What is GOSTCrawl?
by Kristina Drye, on Sep 28, 2022 8:10:23 AM
One of the most consistent features of the internet is that it is always changing. Everyone who uses it knows this – we often post something and delete it; we clean out our old files; and we add and remove pictures, content, and statuses frequently. What exists one minute can be deleted the next – including information that could help a risk analyst make a more informed decision. A truly effective risk tool would be able to capture some of this information and use it to help make more precise assessments.
The GOST Fall 2022 Release introduces one of Giant Oak’s most advanced capabilities, called GOSTCrawl.
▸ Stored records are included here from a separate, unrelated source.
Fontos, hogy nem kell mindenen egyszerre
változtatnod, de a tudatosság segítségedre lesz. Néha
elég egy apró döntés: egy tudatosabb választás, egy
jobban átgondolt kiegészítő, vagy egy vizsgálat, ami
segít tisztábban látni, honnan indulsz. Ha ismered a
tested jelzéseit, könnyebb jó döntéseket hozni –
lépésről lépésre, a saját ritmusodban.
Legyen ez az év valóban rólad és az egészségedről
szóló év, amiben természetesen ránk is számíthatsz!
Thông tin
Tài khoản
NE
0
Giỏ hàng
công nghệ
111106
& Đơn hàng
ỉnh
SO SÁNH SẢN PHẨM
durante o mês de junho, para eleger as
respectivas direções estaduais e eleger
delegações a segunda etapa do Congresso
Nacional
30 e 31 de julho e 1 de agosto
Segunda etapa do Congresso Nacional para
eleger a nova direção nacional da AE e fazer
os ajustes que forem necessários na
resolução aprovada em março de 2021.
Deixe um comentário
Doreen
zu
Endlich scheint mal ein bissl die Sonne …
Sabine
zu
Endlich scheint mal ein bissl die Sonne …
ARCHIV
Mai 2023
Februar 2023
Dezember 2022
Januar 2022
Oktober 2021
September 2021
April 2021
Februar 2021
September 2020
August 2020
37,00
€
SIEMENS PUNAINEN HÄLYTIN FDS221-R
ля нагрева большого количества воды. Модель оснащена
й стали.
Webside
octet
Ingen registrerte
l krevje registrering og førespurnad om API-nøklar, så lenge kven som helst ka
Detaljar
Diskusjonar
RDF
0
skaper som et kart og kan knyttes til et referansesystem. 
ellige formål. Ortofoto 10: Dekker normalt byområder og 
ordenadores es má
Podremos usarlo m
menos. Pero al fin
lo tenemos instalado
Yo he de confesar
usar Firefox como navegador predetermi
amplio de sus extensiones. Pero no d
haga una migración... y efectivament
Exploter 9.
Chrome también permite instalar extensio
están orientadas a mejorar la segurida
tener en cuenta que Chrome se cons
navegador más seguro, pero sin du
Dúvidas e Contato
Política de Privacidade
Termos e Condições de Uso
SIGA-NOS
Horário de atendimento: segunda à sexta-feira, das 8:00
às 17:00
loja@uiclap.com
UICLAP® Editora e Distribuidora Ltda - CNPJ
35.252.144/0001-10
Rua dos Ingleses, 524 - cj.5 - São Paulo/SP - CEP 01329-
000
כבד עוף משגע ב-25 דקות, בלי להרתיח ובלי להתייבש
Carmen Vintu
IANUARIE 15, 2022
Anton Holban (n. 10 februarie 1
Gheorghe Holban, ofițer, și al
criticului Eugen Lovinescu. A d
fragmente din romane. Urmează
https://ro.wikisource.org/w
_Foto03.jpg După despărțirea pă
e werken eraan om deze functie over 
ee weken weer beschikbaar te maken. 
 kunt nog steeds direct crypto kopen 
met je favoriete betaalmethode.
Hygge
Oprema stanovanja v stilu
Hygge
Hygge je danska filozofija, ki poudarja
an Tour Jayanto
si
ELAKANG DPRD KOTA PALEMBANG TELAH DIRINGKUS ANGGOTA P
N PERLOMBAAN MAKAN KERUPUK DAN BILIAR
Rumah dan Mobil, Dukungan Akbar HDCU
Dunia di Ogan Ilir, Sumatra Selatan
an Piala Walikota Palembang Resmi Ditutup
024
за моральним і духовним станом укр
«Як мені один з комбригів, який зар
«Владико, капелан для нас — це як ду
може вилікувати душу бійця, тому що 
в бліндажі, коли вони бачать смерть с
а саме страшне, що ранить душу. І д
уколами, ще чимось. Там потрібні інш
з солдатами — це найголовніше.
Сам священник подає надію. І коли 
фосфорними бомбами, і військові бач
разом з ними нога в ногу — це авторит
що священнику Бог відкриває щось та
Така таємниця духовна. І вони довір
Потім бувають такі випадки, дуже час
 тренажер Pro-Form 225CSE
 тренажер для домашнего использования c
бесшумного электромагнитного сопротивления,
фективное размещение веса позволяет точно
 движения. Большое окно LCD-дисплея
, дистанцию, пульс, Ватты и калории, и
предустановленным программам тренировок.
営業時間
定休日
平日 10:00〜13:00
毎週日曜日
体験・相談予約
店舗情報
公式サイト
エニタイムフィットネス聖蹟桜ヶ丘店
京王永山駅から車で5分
GOSTCrawl is a proprietary capability of Giant Oak that finds and preserves webpages on the internet, offering more data for the algorithms to use. “Crawling” the internet and preserving information from websites, GOSTCrawl is a truly robust data source for clients. GOSTCrawl to date has indexed over a billion web pages, and it continues to grow by eight million web pages a day.
What this means for risk analysts is that in addition to the live version of the internet being indexed through your respective derogatory model, GOST is also screening against the data of billions of web pages and their archived information. This ensures that you don’t miss any derogatory information or negative news when making threat assessments. GOSTCrawl’s higher-quality entity extraction improves the precision of your risk practice’s results.